Brief — Please write out, word for word, the part of the entries below that opens with the line containing "common name: Common merganser" and closes with the line containing "scientific name: Astrocaryum standleyanum". Include both of those lines and nothing else.

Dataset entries

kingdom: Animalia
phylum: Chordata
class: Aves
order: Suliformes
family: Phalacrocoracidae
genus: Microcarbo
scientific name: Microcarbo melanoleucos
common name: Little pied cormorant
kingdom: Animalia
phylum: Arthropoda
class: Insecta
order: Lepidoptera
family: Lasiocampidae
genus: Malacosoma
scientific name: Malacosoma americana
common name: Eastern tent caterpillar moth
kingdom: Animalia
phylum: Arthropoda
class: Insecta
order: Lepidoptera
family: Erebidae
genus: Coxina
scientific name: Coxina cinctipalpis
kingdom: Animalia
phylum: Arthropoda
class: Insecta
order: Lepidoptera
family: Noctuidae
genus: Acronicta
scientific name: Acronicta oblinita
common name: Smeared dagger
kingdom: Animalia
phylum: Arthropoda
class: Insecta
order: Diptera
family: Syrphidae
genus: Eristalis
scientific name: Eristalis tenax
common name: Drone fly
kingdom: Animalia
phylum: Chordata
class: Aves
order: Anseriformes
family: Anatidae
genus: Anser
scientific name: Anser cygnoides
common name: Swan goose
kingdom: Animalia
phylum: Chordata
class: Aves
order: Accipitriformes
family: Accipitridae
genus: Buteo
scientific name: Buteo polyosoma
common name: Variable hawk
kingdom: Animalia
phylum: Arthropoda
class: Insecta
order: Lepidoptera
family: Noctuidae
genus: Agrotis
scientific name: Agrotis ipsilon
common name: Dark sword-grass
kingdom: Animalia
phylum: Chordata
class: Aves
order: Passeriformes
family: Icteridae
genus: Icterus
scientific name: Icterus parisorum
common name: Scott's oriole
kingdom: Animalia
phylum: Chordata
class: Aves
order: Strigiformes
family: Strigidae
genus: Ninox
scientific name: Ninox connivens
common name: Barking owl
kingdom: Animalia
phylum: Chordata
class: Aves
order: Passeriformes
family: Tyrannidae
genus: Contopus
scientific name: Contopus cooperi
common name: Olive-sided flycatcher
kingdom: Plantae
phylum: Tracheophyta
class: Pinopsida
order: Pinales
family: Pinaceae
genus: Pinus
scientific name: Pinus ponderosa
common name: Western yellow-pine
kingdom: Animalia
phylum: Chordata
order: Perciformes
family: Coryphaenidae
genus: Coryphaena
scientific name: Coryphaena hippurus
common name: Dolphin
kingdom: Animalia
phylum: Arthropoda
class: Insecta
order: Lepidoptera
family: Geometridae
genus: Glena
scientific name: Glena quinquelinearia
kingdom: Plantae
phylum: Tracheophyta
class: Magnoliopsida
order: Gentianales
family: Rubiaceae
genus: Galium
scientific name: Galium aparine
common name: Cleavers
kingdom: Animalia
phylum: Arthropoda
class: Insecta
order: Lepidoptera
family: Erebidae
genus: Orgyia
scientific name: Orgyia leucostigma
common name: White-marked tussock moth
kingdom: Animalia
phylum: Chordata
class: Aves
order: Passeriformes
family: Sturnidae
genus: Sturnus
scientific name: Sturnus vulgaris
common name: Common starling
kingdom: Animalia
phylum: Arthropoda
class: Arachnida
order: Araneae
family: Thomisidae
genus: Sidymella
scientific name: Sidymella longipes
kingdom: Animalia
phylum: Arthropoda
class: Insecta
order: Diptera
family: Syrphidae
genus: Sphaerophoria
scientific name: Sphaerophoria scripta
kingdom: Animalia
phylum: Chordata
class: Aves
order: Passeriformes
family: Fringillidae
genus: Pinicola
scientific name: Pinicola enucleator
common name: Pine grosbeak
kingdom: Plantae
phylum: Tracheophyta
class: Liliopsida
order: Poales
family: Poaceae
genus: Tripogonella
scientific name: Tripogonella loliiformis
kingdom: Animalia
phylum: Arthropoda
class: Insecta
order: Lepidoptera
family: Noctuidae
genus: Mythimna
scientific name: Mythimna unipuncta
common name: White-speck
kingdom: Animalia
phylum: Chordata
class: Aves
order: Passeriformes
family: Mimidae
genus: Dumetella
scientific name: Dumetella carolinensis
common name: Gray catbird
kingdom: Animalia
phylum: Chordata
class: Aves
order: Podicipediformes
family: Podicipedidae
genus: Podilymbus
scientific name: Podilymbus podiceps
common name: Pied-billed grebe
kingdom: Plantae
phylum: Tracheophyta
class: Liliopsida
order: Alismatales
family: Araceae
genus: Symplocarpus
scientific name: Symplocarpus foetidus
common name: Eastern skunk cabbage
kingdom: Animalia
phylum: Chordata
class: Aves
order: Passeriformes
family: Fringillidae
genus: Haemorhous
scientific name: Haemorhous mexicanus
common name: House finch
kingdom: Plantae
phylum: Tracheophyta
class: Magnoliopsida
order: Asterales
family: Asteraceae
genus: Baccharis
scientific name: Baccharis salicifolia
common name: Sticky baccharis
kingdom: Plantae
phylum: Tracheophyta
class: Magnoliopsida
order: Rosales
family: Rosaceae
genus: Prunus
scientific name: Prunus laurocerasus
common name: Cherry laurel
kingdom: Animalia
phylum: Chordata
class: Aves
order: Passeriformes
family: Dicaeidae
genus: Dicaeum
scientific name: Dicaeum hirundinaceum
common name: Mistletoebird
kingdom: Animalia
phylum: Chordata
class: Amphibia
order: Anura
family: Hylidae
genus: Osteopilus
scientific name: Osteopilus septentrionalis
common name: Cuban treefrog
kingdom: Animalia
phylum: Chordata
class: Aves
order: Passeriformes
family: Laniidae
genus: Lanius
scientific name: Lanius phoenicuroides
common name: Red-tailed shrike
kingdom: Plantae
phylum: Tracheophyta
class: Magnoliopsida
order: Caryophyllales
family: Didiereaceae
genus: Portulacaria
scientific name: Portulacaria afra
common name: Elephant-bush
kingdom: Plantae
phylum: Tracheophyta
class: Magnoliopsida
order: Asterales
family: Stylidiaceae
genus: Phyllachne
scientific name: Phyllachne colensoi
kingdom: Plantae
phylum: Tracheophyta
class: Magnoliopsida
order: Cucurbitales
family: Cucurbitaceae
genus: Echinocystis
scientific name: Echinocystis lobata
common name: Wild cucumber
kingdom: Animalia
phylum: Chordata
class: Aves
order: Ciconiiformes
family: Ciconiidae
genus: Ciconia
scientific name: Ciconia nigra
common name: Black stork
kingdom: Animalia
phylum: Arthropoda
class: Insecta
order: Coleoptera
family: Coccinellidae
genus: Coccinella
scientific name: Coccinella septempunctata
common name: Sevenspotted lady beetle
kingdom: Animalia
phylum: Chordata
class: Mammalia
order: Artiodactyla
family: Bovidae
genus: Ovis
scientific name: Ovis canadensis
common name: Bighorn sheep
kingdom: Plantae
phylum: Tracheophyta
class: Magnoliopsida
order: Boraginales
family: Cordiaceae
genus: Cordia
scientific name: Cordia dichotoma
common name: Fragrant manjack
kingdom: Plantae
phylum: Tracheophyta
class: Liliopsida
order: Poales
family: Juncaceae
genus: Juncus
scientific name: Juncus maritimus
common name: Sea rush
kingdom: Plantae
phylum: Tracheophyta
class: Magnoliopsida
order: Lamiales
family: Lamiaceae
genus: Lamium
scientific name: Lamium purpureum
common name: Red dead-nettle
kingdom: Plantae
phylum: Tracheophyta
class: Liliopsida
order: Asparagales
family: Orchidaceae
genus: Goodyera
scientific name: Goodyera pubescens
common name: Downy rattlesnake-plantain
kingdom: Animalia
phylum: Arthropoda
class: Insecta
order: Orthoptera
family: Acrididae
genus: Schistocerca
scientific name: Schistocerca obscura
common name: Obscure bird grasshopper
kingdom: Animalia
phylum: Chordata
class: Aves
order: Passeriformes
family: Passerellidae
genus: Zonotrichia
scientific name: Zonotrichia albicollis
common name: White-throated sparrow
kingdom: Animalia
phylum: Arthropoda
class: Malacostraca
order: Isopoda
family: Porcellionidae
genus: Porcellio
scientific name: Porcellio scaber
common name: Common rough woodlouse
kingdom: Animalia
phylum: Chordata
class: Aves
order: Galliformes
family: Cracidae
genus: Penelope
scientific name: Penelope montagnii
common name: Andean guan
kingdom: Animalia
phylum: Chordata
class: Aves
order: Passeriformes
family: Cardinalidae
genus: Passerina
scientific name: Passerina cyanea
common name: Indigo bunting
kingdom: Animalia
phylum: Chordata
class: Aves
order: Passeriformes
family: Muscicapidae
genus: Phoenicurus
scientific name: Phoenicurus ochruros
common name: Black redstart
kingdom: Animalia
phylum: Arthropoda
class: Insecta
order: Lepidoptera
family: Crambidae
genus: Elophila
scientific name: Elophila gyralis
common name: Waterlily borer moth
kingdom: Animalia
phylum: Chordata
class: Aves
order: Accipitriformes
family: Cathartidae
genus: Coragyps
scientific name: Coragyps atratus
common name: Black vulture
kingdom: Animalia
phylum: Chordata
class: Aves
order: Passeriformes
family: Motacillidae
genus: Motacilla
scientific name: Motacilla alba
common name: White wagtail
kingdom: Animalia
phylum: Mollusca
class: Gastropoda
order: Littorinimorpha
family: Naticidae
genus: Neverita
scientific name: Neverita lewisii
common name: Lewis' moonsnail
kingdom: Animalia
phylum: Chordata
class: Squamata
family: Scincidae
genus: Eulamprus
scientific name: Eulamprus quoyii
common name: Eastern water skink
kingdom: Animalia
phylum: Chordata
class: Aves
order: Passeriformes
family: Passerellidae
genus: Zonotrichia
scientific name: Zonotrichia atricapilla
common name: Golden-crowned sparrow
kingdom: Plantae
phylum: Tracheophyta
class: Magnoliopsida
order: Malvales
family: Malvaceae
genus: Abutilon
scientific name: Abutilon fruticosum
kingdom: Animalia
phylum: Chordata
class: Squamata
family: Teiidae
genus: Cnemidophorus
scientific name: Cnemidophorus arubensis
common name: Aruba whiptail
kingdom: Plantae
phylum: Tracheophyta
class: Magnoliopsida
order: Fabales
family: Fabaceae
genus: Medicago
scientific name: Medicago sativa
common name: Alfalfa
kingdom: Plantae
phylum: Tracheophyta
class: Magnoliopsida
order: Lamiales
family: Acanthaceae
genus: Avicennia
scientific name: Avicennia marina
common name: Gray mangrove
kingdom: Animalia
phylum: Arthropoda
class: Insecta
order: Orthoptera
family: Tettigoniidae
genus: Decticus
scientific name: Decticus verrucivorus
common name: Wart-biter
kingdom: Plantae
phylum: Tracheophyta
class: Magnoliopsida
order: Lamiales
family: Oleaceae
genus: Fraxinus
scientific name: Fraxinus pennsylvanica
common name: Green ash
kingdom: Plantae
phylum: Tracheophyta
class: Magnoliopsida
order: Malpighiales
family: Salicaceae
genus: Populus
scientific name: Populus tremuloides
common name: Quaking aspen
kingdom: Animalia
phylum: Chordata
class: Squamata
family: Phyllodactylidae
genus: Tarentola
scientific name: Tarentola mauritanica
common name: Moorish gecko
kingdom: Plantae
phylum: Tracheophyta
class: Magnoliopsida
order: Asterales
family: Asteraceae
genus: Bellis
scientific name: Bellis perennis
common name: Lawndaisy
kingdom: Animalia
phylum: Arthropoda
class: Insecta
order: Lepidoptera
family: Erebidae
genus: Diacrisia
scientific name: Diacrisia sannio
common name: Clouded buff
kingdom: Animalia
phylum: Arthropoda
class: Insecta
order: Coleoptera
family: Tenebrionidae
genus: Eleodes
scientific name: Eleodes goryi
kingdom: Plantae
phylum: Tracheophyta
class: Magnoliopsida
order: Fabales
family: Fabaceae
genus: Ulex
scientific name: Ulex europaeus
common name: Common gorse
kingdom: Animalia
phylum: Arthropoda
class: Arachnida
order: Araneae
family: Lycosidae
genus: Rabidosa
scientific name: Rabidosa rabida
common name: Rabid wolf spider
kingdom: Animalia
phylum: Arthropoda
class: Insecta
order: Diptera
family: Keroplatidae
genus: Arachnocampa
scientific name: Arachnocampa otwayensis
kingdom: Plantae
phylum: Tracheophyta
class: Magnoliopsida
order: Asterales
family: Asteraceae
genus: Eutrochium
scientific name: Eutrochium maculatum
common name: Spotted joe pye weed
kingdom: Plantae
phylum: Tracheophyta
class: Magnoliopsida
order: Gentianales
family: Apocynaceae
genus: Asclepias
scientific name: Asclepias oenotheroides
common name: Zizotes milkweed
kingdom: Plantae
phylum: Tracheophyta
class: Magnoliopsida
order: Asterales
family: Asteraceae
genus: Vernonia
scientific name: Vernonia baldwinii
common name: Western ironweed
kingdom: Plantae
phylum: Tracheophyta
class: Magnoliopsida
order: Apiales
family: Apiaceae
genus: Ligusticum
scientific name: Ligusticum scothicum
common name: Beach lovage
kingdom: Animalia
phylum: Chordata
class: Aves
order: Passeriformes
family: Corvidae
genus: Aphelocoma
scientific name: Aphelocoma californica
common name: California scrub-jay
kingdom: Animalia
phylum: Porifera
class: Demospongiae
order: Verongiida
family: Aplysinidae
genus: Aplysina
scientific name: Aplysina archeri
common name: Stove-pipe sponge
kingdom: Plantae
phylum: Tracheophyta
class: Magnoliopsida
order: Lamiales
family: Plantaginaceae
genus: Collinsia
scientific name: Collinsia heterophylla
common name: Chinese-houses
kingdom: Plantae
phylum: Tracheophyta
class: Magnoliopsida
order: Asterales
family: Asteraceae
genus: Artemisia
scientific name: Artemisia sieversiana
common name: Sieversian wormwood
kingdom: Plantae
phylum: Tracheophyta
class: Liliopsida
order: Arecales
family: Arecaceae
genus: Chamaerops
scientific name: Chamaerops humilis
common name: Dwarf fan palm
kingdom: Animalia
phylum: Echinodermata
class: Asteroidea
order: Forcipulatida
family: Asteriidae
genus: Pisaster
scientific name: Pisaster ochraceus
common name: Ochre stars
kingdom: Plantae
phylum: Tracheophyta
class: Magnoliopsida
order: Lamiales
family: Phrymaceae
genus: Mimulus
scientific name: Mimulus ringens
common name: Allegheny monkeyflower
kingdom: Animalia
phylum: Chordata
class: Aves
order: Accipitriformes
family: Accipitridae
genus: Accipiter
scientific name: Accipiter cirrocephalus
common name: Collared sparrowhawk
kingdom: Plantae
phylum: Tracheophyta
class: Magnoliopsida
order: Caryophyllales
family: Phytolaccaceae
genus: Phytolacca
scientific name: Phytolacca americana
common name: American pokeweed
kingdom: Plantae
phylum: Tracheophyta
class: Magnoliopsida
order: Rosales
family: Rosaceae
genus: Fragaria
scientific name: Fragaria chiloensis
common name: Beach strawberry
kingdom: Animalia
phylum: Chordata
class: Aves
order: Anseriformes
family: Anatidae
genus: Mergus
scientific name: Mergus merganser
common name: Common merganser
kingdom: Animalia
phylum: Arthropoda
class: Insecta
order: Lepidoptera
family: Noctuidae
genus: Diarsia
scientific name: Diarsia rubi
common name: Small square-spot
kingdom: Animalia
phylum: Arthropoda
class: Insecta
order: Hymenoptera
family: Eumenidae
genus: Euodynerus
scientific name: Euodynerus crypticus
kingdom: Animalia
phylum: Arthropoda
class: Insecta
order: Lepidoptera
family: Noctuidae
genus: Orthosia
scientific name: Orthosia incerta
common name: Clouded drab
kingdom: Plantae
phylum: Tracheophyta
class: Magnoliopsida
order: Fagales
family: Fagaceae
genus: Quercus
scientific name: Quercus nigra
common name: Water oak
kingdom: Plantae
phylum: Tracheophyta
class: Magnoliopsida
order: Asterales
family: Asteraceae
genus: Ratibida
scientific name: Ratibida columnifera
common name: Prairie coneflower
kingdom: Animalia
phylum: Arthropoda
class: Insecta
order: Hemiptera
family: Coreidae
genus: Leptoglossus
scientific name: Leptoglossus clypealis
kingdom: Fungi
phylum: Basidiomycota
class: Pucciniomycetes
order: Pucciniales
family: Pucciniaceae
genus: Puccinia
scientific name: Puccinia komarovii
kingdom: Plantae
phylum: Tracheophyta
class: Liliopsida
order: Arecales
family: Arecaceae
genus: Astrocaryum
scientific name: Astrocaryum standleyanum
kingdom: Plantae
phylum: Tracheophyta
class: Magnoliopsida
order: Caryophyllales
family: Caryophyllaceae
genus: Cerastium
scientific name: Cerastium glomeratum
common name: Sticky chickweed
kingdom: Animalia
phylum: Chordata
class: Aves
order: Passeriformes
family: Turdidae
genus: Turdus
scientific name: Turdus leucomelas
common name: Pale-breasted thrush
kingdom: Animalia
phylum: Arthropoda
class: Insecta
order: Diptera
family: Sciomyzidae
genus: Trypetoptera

Solution below —
common name: Common merganser
kingdom: Animalia
phylum: Arthropoda
class: Insecta
order: Lepidoptera
family: Noctuidae
genus: Diarsia
scientific name: Diarsia rubi
common name: Small square-spot
kingdom: Animalia
phylum: Arthropoda
class: Insecta
order: Hymenoptera
family: Eumenidae
genus: Euodynerus
scientific name: Euodynerus crypticus
kingdom: Animalia
phylum: Arthropoda
class: Insecta
order: Lepidoptera
family: Noctuidae
genus: Orthosia
scientific name: Orthosia incerta
common name: Clouded drab
kingdom: Plantae
phylum: Tracheophyta
class: Magnoliopsida
order: Fagales
family: Fagaceae
genus: Quercus
scientific name: Quercus nigra
common name: Water oak
kingdom: Plantae
phylum: Tracheophyta
class: Magnoliopsida
order: Asterales
family: Asteraceae
genus: Ratibida
scientific name: Ratibida columnifera
common name: Prairie coneflower
kingdom: Animalia
phylum: Arthropoda
class: Insecta
order: Hemiptera
family: Coreidae
genus: Leptoglossus
scientific name: Leptoglossus clypealis
kingdom: Fungi
phylum: Basidiomycota
class: Pucciniomycetes
order: Pucciniales
family: Pucciniaceae
genus: Puccinia
scientific name: Puccinia komarovii
kingdom: Plantae
phylum: Tracheophyta
class: Liliopsida
order: Arecales
family: Arecaceae
genus: Astrocaryum
scientific name: Astrocaryum standleyanum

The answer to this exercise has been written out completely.